4 FM quick reads on critical facilities
1. Pay Close Attention To Staffing Challenges In Critical Facilities
One key consideration to reliable operations in critical facilities is the challenge of staffing issues. Although the data center industry has been successful at "hardening" facilities and physical infrastructure, it has not done as well with the associated operating staff and facility management aspects.
It is widely recognized that the vast majority of critical facility problems can now be attributed to human error (some sources claim as high as 70 to 80 percent of problems). There has been a direct correlation between the increase in infrastructure complexity and the increase in human error by the operating staff.
The problem here is not one of availability. Most critical facilities have staff on-site continuously (100 percent availability). The problem is in staff reliability (and in some cases validity). Unlike computers, people get tired, distracted, sick, confused, etc., which can all lead to unreliable performance.
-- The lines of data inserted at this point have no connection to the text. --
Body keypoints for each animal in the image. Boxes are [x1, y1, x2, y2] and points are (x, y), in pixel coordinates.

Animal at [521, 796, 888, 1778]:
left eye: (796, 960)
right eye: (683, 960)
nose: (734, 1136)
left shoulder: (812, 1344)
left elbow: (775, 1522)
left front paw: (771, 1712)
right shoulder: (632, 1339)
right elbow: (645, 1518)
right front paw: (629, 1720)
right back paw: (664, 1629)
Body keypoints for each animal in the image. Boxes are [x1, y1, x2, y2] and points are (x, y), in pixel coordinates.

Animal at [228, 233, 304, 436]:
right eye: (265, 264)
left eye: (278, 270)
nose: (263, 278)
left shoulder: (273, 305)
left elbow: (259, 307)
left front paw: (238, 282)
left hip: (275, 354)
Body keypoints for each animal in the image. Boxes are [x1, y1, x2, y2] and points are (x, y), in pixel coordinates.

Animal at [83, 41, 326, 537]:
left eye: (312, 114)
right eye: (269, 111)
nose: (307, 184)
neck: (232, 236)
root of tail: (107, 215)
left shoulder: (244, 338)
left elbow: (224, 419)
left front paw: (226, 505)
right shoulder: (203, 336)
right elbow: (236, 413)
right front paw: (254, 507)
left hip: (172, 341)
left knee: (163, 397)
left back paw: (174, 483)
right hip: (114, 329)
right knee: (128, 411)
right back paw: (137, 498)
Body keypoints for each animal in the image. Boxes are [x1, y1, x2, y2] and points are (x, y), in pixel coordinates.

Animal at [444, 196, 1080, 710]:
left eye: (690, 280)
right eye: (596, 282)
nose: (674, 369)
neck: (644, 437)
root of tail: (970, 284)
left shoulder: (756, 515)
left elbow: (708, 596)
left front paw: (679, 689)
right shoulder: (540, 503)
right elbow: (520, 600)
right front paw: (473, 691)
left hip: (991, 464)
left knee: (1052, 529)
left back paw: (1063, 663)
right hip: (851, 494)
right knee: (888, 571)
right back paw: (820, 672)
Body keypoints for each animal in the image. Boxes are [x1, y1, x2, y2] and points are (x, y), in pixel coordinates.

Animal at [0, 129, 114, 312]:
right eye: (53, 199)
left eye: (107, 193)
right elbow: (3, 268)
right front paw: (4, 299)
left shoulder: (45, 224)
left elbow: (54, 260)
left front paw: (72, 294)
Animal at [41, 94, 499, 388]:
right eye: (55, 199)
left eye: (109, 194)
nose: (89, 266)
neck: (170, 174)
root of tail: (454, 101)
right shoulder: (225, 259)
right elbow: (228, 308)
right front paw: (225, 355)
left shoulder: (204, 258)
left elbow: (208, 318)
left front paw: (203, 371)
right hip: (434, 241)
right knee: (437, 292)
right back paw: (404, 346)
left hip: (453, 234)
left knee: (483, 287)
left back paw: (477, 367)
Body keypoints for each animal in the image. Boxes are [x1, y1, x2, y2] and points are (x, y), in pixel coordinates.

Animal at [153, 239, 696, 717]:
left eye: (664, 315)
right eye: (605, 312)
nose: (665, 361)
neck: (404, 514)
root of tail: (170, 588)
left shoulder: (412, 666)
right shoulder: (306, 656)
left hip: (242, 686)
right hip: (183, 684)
The answer is to have processes that produce reliable results. Detailed, step-by-step procedures are a good example, but unless they are followed correctly each time there is no guarantee of a reliable outcome. On the other hand, if operating staff is required to initial a checklist as each step is completed, and to have the action witnessed by a separate participant, the reliability of the process improves greatly. If the procedure also describes the expected outcome or result associated with each step, such as the expected pressure and flow when starting a pump, or the expected indicating lights and annunciations when closing a breaker, then the validity of the process is ensured. Operating staff who blindly follow a procedure without equal attention to the results will inevitably produce unintended outcomes.
Performance-based training is also a process. Training a new computer or controller is simple and quick. Download the programming, connect to the network, and the new computer is 100 percent as capable as the failed computer or controller that it replaced. Training new staff isn't quite as easy. People are individuals. Each of us is a one of a kind.
2. How To Limit Human Error In Critical Facilities
Over the last 15 years, most building operators have come to recognize people account for the majority of interruptions to critical operations. Human error is identified as the root cause in 60 percent to 80 percent of data center downtime events, year after year.
Those who maintain the critical facility's infrastructure systems require written procedures to consistently carry out riskier activities such as system transfers, when system redundancy is reduced as equipment is brought off-line for maintenance or repair. Just as important are procedures for resolving emergency scenarios. A critical facility may require 150 to 200 documents to cover both of these categories, due to the number of infrastructure systems involved. This number seems high when compared to a non-critical facility's needs. However, by comparison to another critical endeavor, it is roughly one-fifth the number of procedures required for operating a nuclear submarine.
In all cases, procedures need to be site-specific, as each facility's configuration is unique. One individual on the facilities staff must be assigned the role of procedures owner and be provided dedicated time each month to make continual progress with the program. Typically, the procedures owner is provided a contracted resource to get the program started.
Written processes are much more important when addressing areas where personnel from multiple departments have access. In the case of a data center facility, the computer room is most critical. Tasks performed there present the greatest risk of error, because multiple departments are involved and a higher frequency of human activity occurs within the room.
To reduce the high potential for error when multiple groups work together in one space, it is necessary to develop written mutual expectations between the departments involved. Some organizations refer to these as internal service level agreements. The documents can be as simple as one page, but must be endorsed by each department head and be consistently enforced.